==== Record extracts

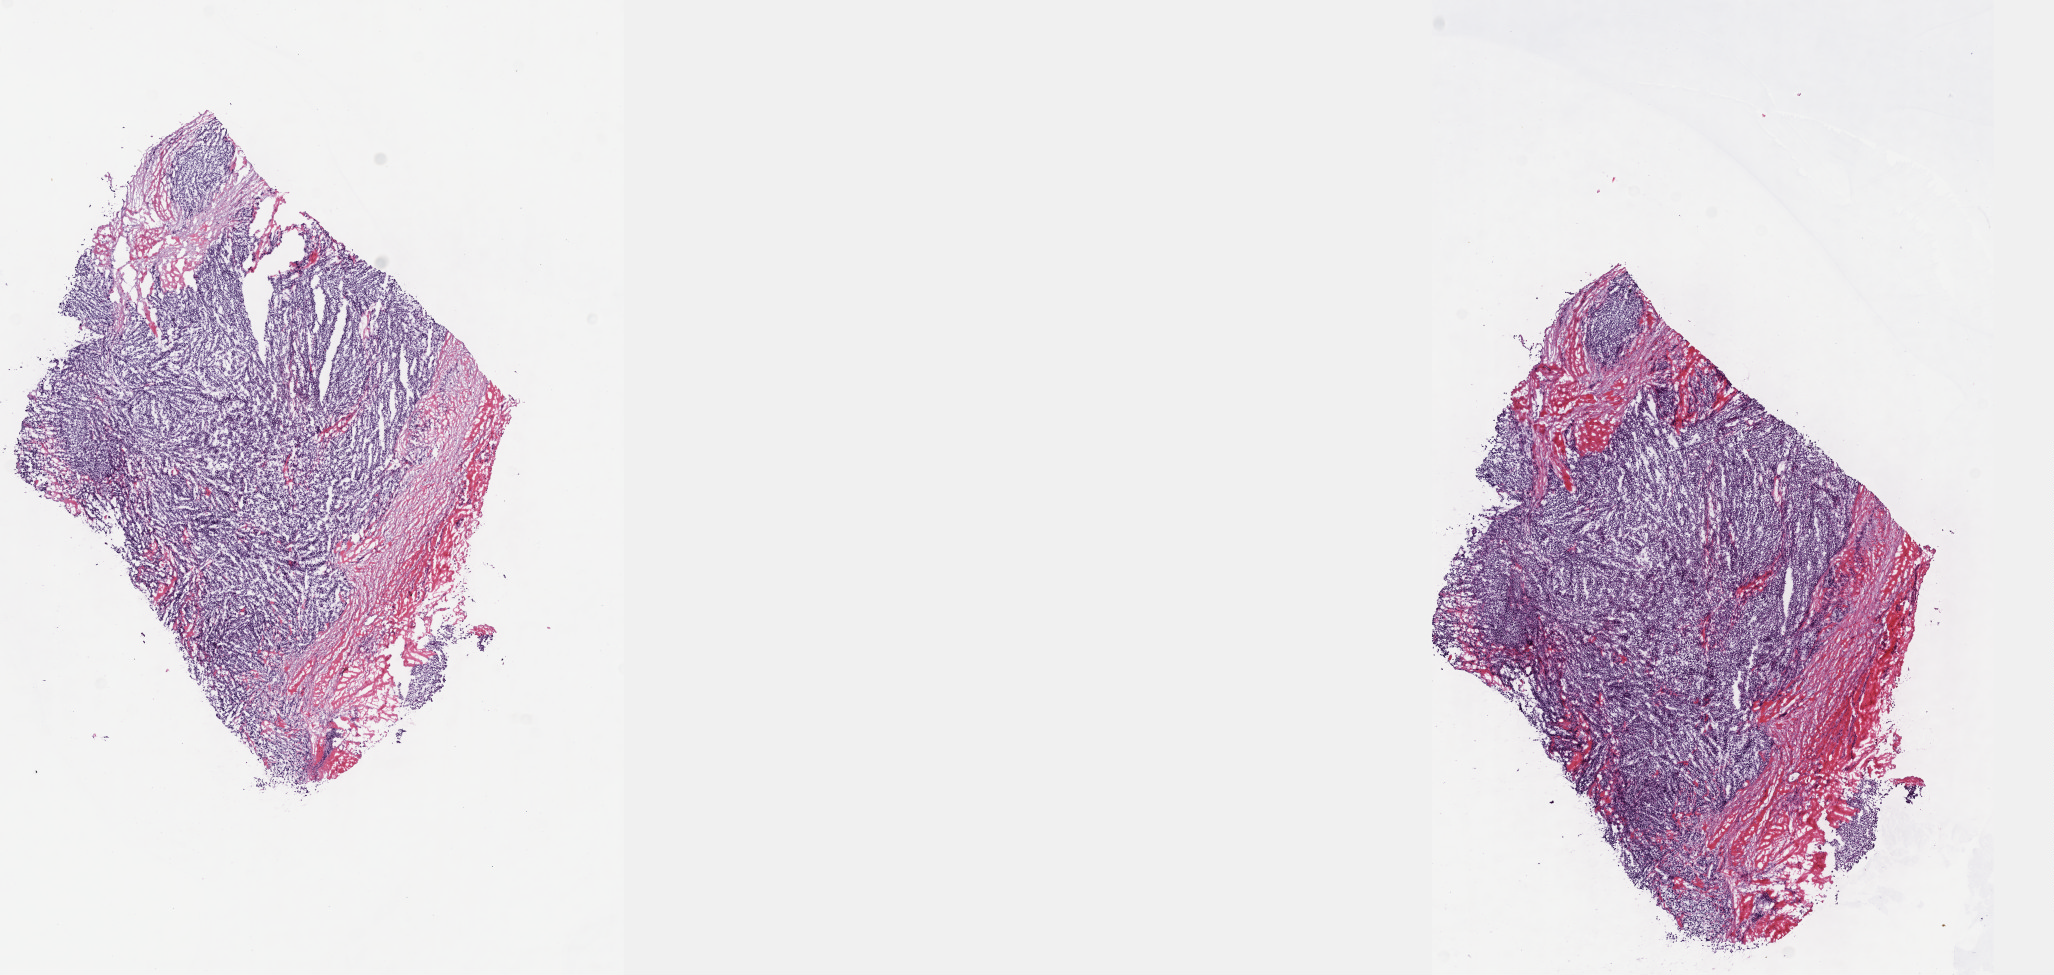
Hematoxylin and eosin (H&E) stained whole-slide image, whole scanned area (about 16.6 x 7.9 mm, acquisition: 40x scan) shown as a low-resolution overview; frozen section from the top of the tissue portion; metastatic tumour sample, sampled site not recorded. Patient: male, age at initial diagnosis 48 years. Composition of this section per pathologist review: tumour cells 90%, tumour nuclei 92%, normal cells 0%, stromal cells 10%, necrosis 0%. Inflammatory infiltration, as recorded: lymphocyte infiltration 0%, monocyte infiltration 0%, neutrophil infiltration 0%.
This section: metastatic tumour tissue. Patient diagnosis: Nodular melanoma.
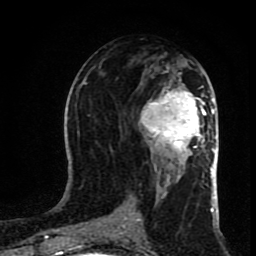
Breast MRI (dynamic contrast-enhanced), one axial slice; position 41 of 80 along the scan axis; cropped to one breast; dynamic contrast-enhanced series, time point 2 of 8 at this slice position (early post-contrast); 1.5 T; TE 4.2 ms, TR 7 ms; 2 mm slice thickness; 256 × 256 image matrix. Female patient.
Structures marked on this image (semi-automatically segmented with operator editing):
- enhancing-tissue mask used for the functional tumour volume (all voxels passing the contrast-enhancement thresholds inside the analysis volume; usually the tumour): box from (x=139, y=86) to (x=206, y=158) px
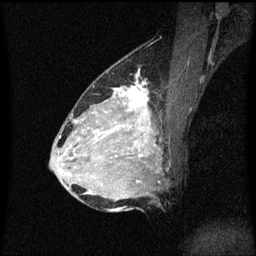
Breast MRI (dynamic contrast-enhanced), one sagittal slice; slice 33 of 60 in the series (ordered by position); dynamic contrast-enhanced series, image 2 of 3 at this slice position (ordered by acquisition); 1.5 T; TE 4.2 ms, TR 8.4 ms; 256 × 256 image matrix, field of view 200 × 200 mm. Patient: female, 34 years. Case-level facts recorded for this patient, not image findings: setting: breast cancer imaged before/during neoadjuvant chemotherapy; receptor status: HR-positive, HER2-negative.
Outlined on this slice (semi-automatically segmented with operator editing):
- analysis volume of interest (the breast-tissue region the enhancement analysis was run in; not a lesion): bounding box [x1, y1, x2, y2] px = [69, 70, 171, 209]
- tumour enhancement mask (voxels above the 70 % enhancement threshold inside the analysis volume of interest): [74, 84, 155, 183]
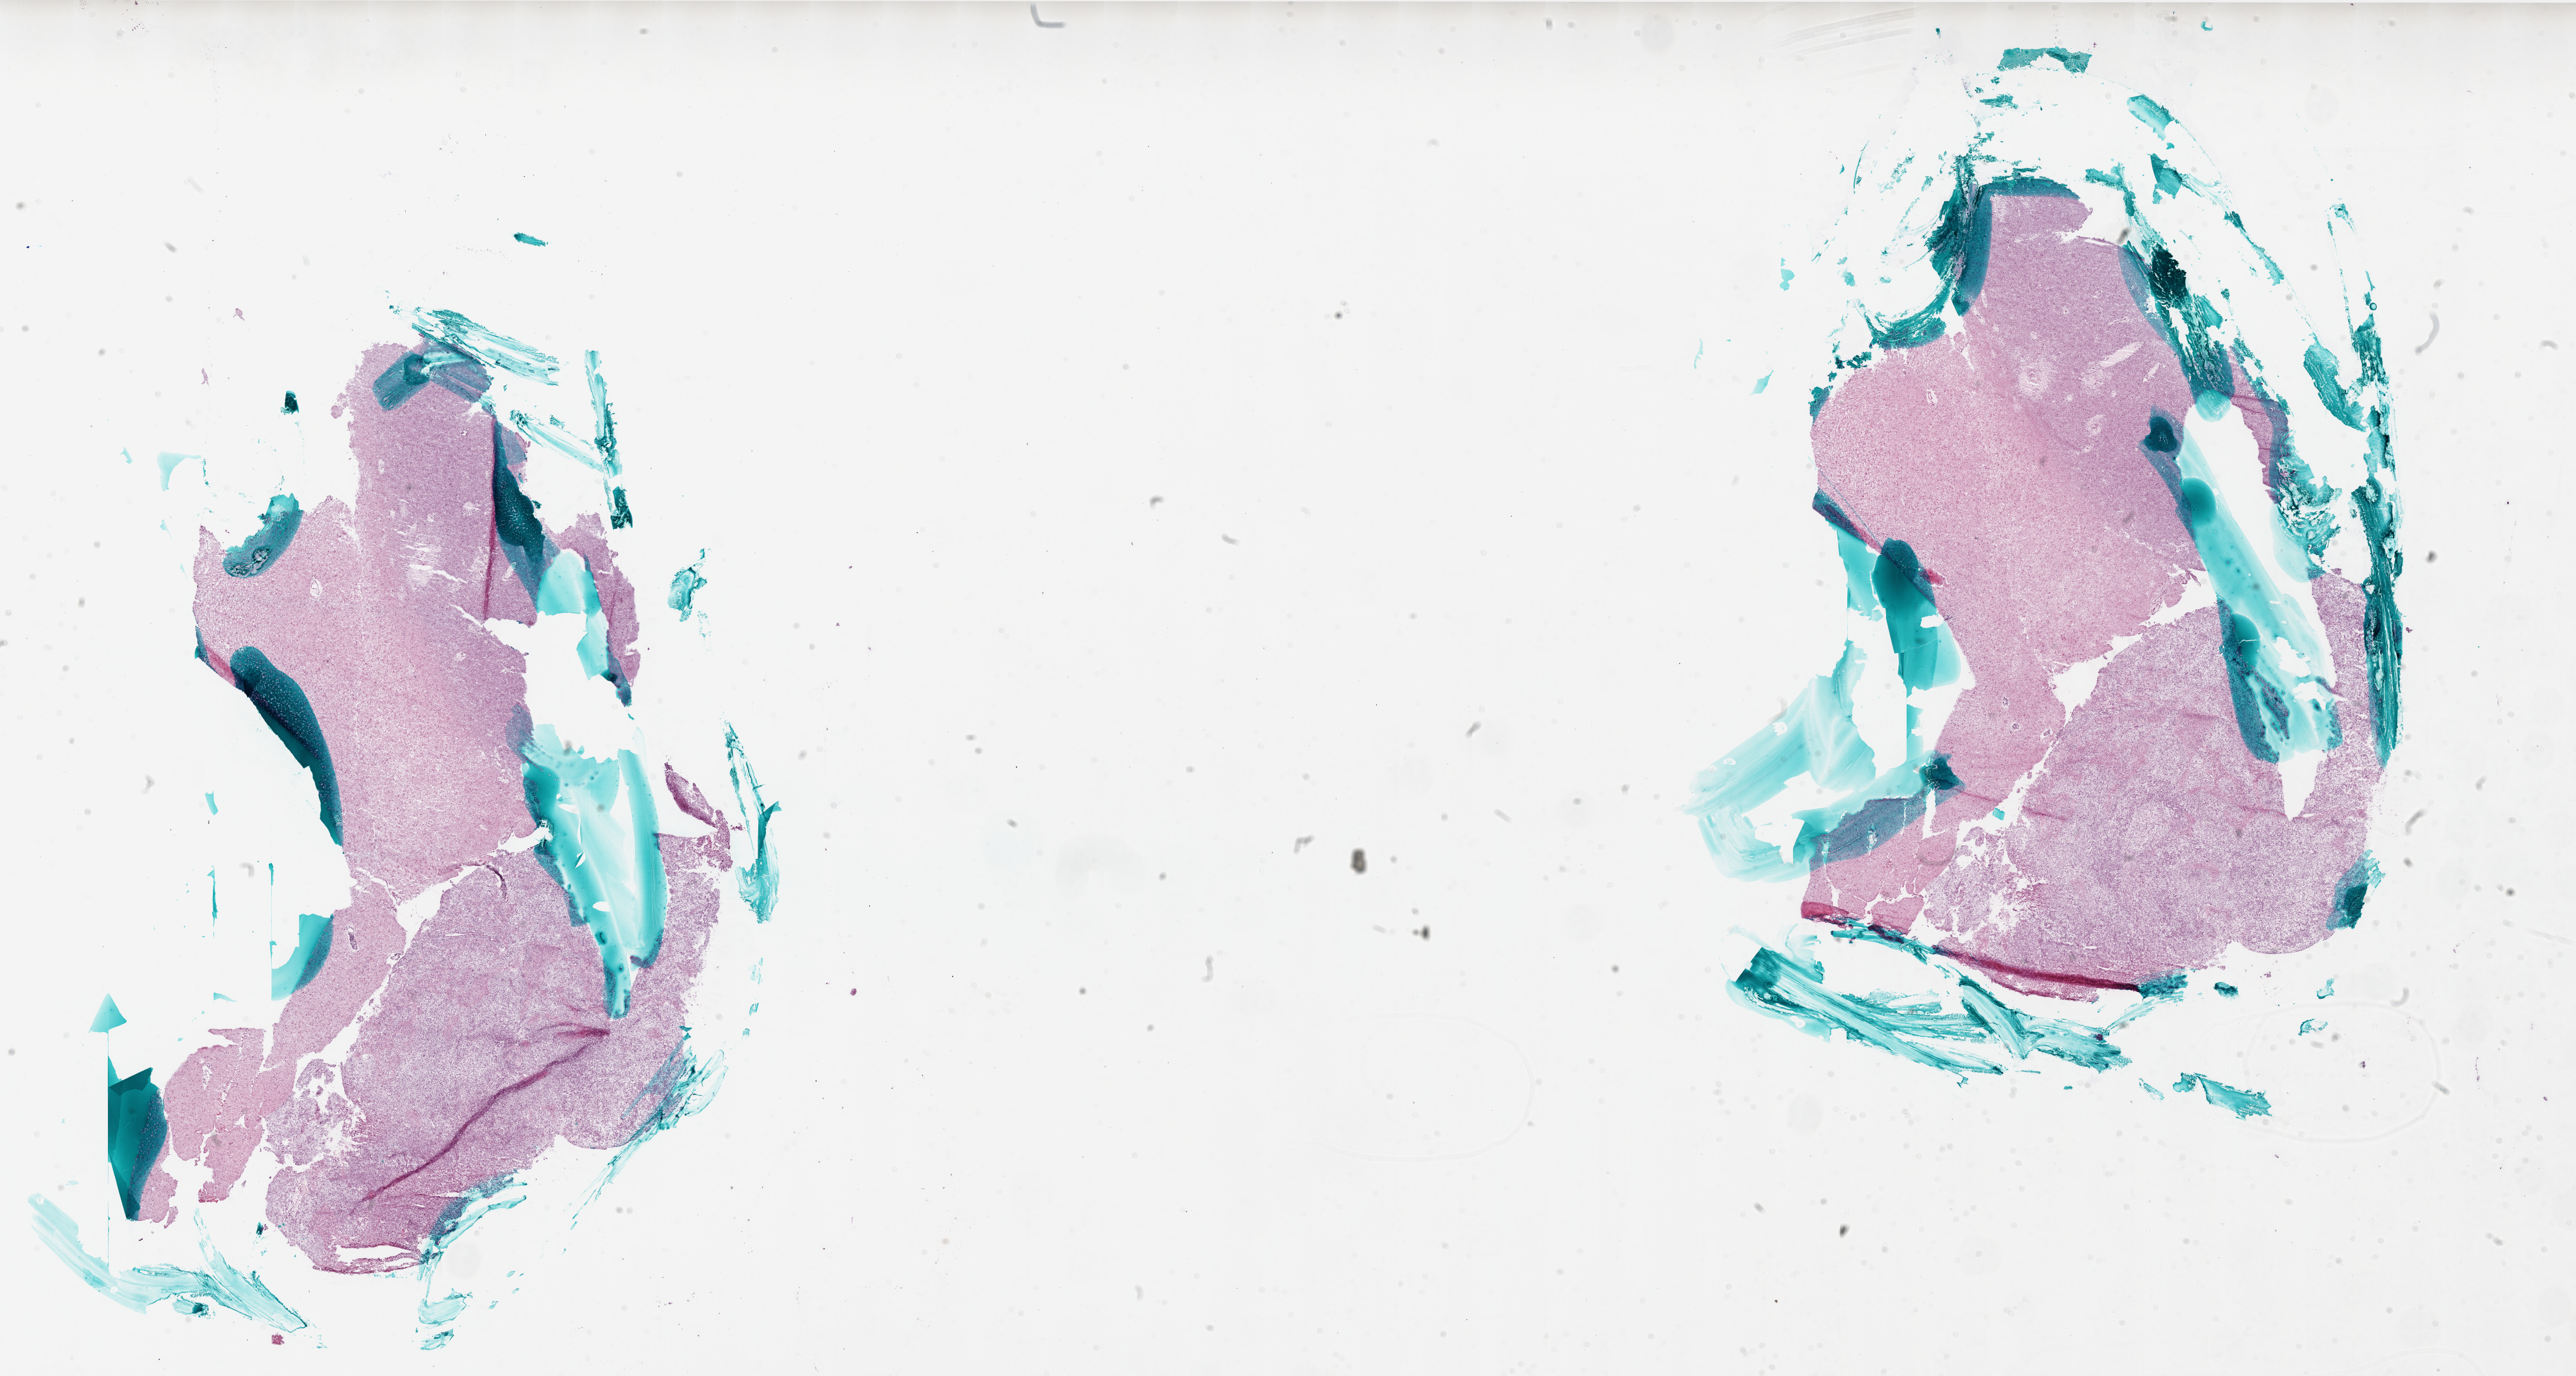
Digitized H&E tissue section (whole slide), shown as a low-resolution overview of the whole scanned area (about 35.0 x 18.7 mm). Frozen section. Sample: primary tumour, brain. Female patient; age at initial diagnosis 63 years. Composition of this section per pathologist review: tumour cells 75%, tumour nuclei 95%, normal cells 0%, stromal cells 25%, necrosis 0%.
- histologic diagnosis: Glioblastoma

========

→ **Problem to solve**:
Emit the lines of the data above from the one containing "Structures marked on" through its final line, both endpoints included. Pictures do not belong in the output.

→ **Exercise response**:
Structures marked on this image (semi-automatically segmented with operator editing):
- enhancing-tissue mask used for the functional tumour volume (all voxels passing the contrast-enhancement thresholds inside the analysis volume; usually the tumour): box from (x=139, y=86) to (x=206, y=158) px
Breast MRI (dynamic contrast-enhanced), one sagittal slice; slice 33 of 60 in the series (ordered by position); dynamic contrast-enhanced series, image 2 of 3 at this slice position (ordered by acquisition); 1.5 T; TE 4.2 ms, TR 8.4 ms; 256 × 256 image matrix, field of view 200 × 200 mm. Patient: female, 34 years. Case-level facts recorded for this patient, not image findings: setting: breast cancer imaged before/during neoadjuvant chemotherapy; receptor status: HR-positive, HER2-negative.
Outlined on this slice (semi-automatically segmented with operator editing):
- analysis volume of interest (the breast-tissue region the enhancement analysis was run in; not a lesion): bounding box [x1, y1, x2, y2] px = [69, 70, 171, 209]
- tumour enhancement mask (voxels above the 70 % enhancement threshold inside the analysis volume of interest): [74, 84, 155, 183]
Digitized H&E tissue section (whole slide), shown as a low-resolution overview of the whole scanned area (about 35.0 x 18.7 mm). Frozen section. Sample: primary tumour, brain. Female patient; age at initial diagnosis 63 years. Composition of this section per pathologist review: tumour cells 75%, tumour nuclei 95%, normal cells 0%, stromal cells 25%, necrosis 0%.
- histologic diagnosis: Glioblastoma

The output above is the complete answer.